*** DATASET RECORDS Section Begins ***
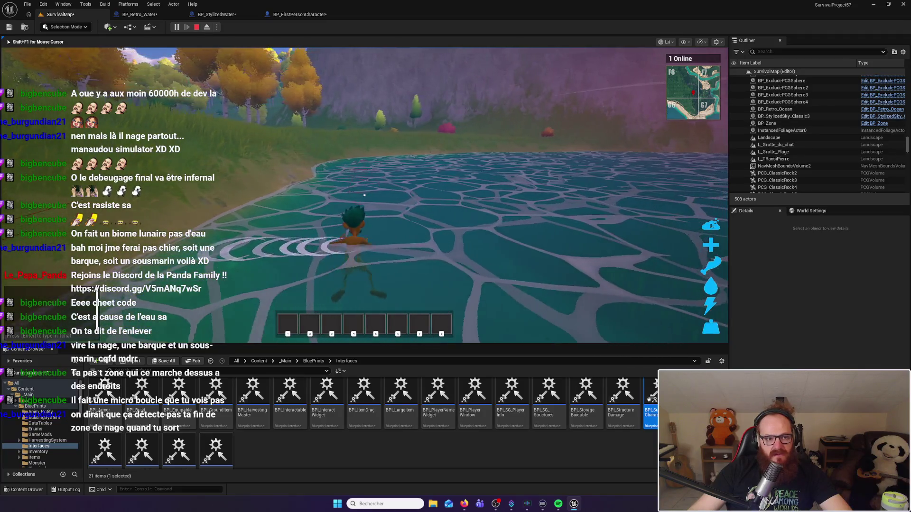
pyautogui.press('d')
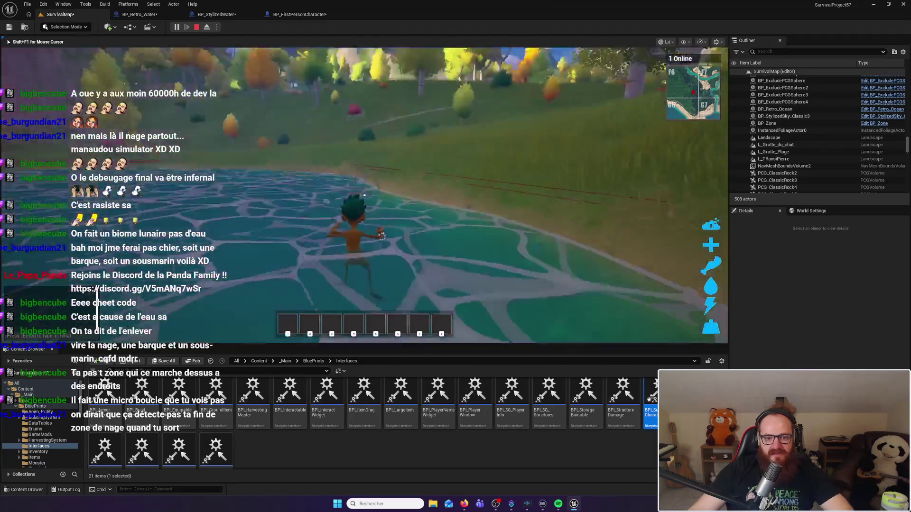
pyautogui.press('a')
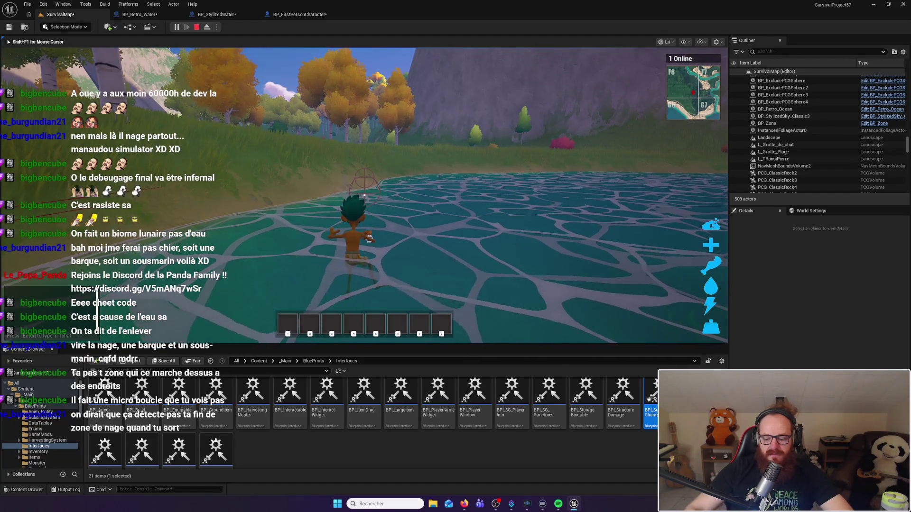
pyautogui.press('Escape')
pyautogui.click(650, 94)
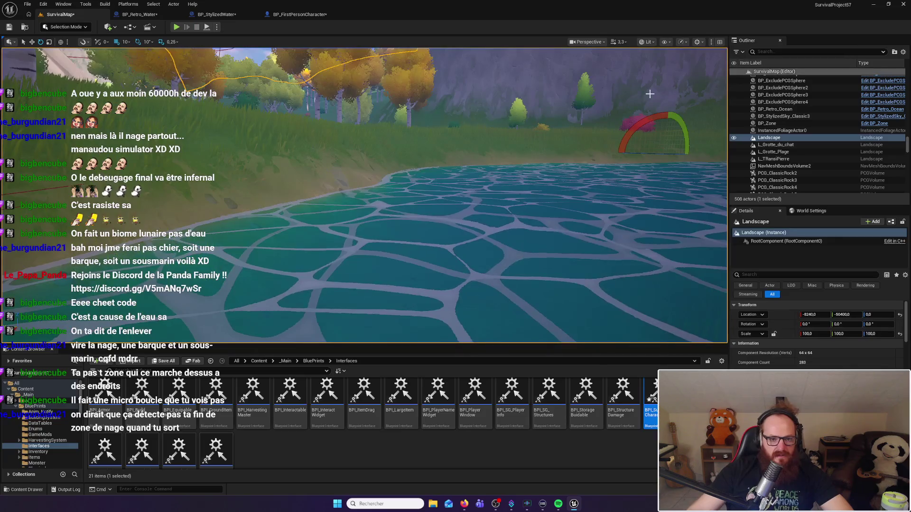
# Step: Wire BP_Retro_Water's Branch True straight to Get Mesh Location and move Print String beside Set Timer by Event
pyautogui.click(138, 14)
pyautogui.moveTo(382, 182); pyautogui.dragTo(441, 148)
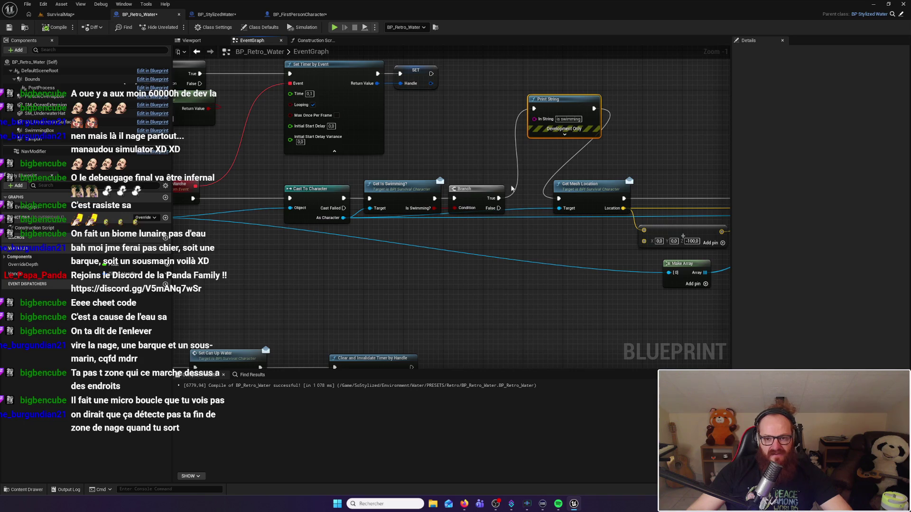
pyautogui.moveTo(439, 163); pyautogui.dragTo(519, 154)
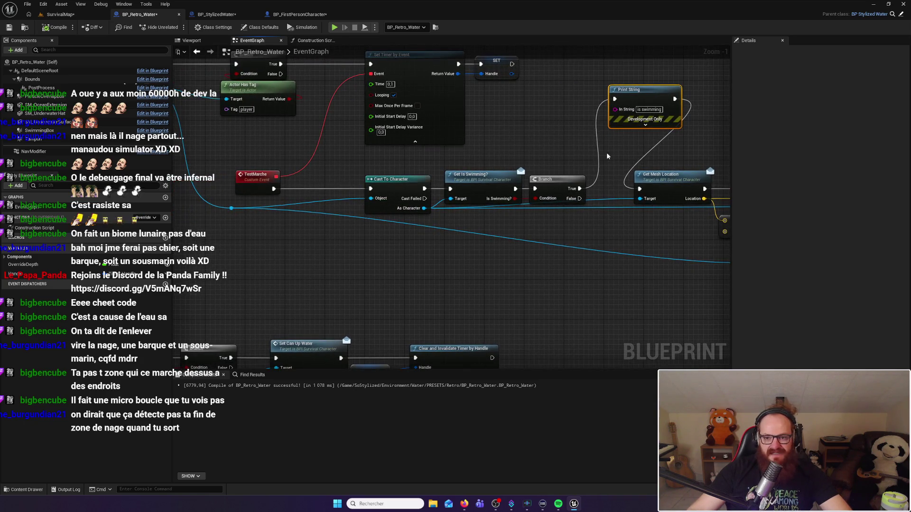
pyautogui.moveTo(579, 188); pyautogui.dragTo(639, 189)
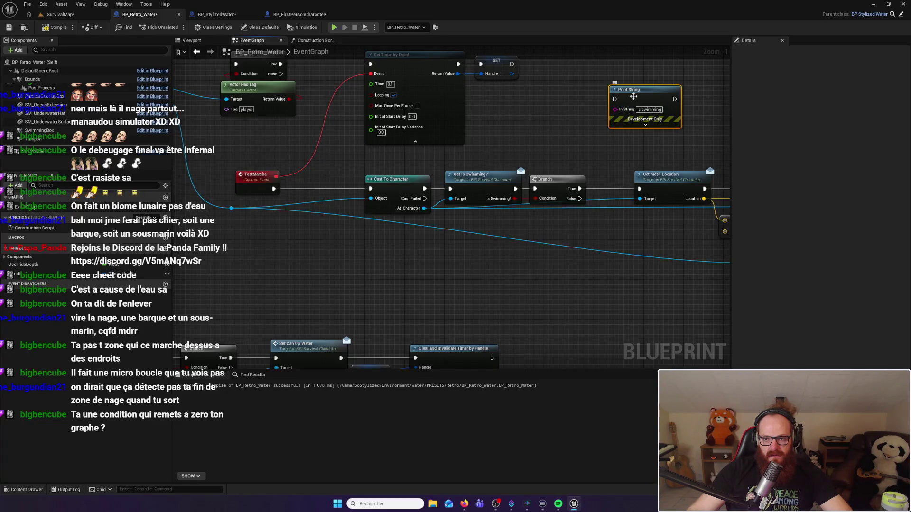
pyautogui.moveTo(633, 97)
pyautogui.mouseDown()
pyautogui.moveTo(584, 90)
pyautogui.moveTo(512, 120)
pyautogui.moveTo(392, 141)
pyautogui.moveTo(337, 139)
pyautogui.moveTo(314, 148)
pyautogui.moveTo(274, 190)
pyautogui.moveTo(380, 146)
pyautogui.moveTo(371, 190)
pyautogui.mouseUp()
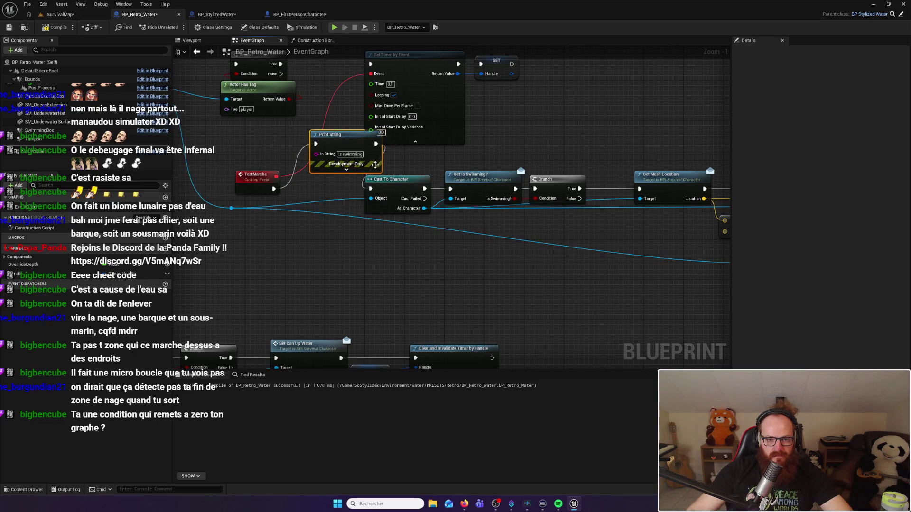
pyautogui.click(61, 15)
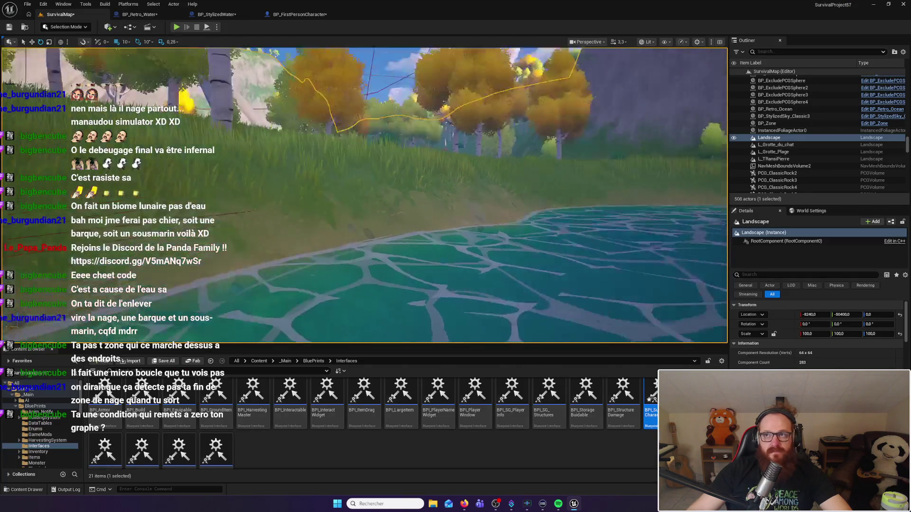
# Step: Play the level, wade and swim through the shallow water and back onto the bank, then reopen BP_Retro_Water
pyautogui.moveTo(360, 195); pyautogui.dragTo(361, 133)
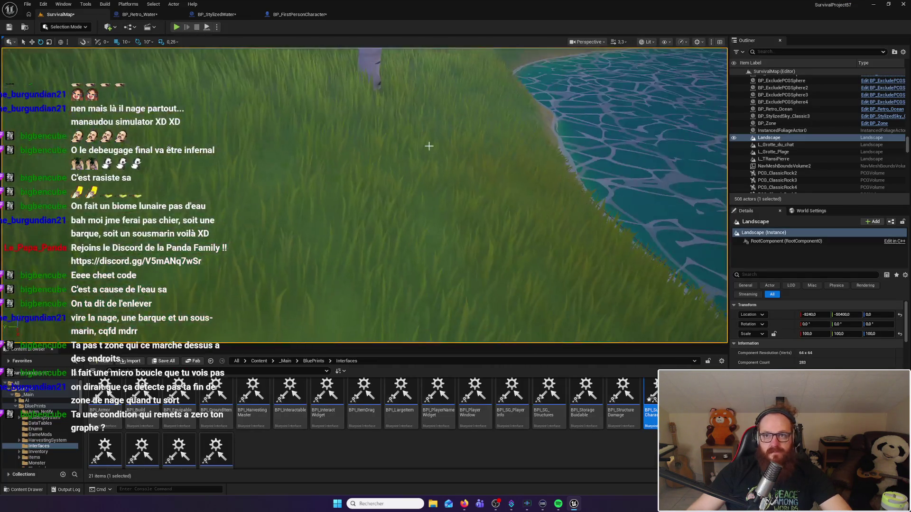
pyautogui.click(177, 27)
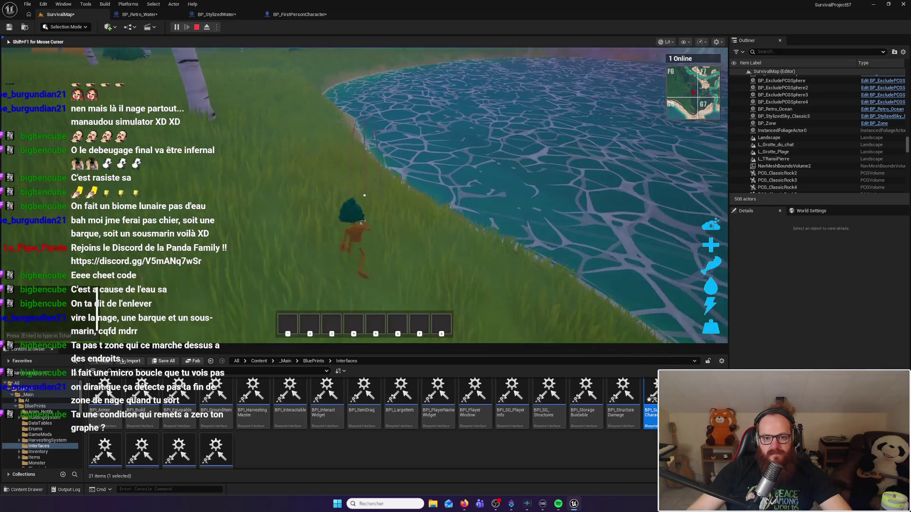
pyautogui.press('w')
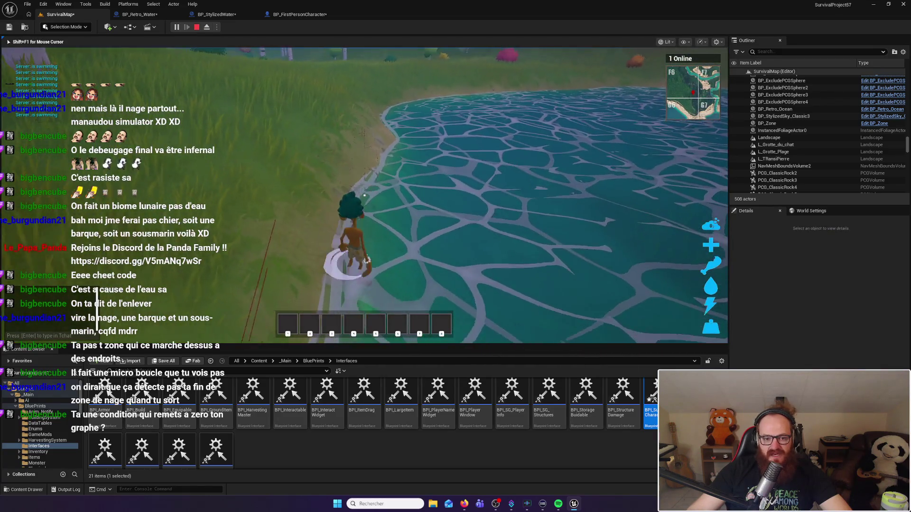
pyautogui.press('w')
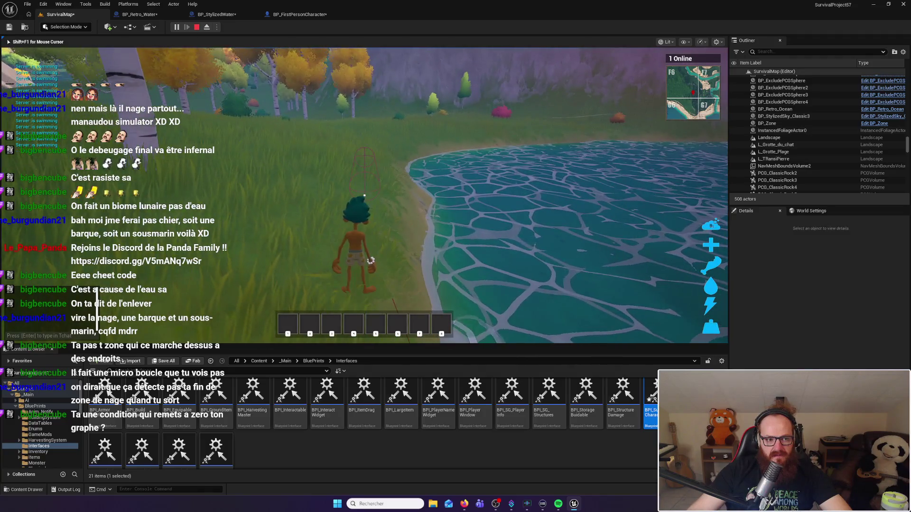
pyautogui.press('w')
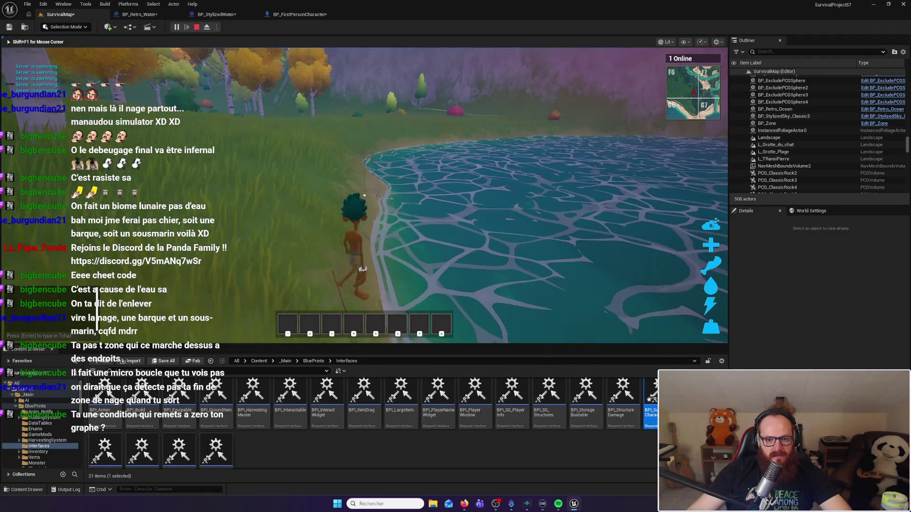
pyautogui.press('w')
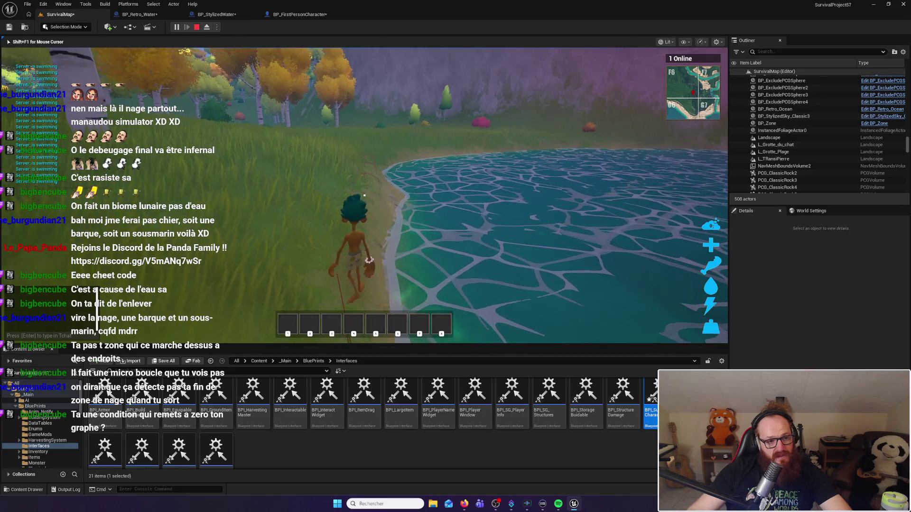
pyautogui.press('w')
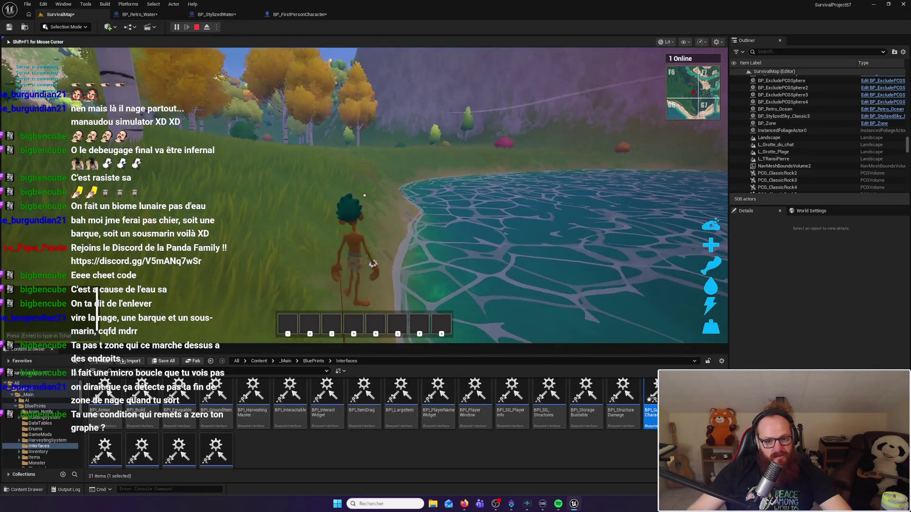
pyautogui.press('w')
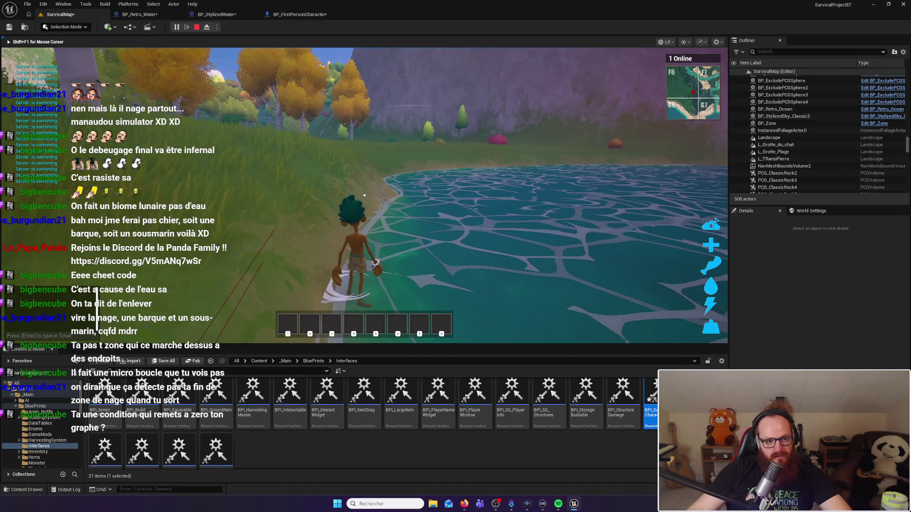
pyautogui.press('w')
*** DATASET RECORDS Section Ends ***
WORK REQUIRED>
Only the wording of the records is wanted: copy it all exactly and omit the pictures.

TASK RESULT>
pyautogui.press('d')
pyautogui.press('a')
pyautogui.press('Escape')
pyautogui.click(650, 94)
# Step: Wire BP_Retro_Water's Branch True straight to Get Mesh Location and move Print String beside Set Timer by Event
pyautogui.click(138, 14)
pyautogui.moveTo(382, 182); pyautogui.dragTo(441, 148)
pyautogui.moveTo(439, 163); pyautogui.dragTo(519, 154)
pyautogui.moveTo(579, 188); pyautogui.dragTo(639, 189)
pyautogui.moveTo(633, 97)
pyautogui.mouseDown()
pyautogui.moveTo(584, 90)
pyautogui.moveTo(512, 120)
pyautogui.moveTo(392, 141)
pyautogui.moveTo(337, 139)
pyautogui.moveTo(314, 148)
pyautogui.moveTo(274, 190)
pyautogui.moveTo(380, 146)
pyautogui.moveTo(371, 190)
pyautogui.mouseUp()
pyautogui.click(61, 15)
# Step: Play the level, wade and swim through the shallow water and back onto the bank, then reopen BP_Retro_Water
pyautogui.moveTo(360, 195); pyautogui.dragTo(361, 133)
pyautogui.click(177, 27)
pyautogui.press('w')
pyautogui.press('w')
pyautogui.press('w')
pyautogui.press('w')
pyautogui.press('w')
pyautogui.press('w')
pyautogui.press('w')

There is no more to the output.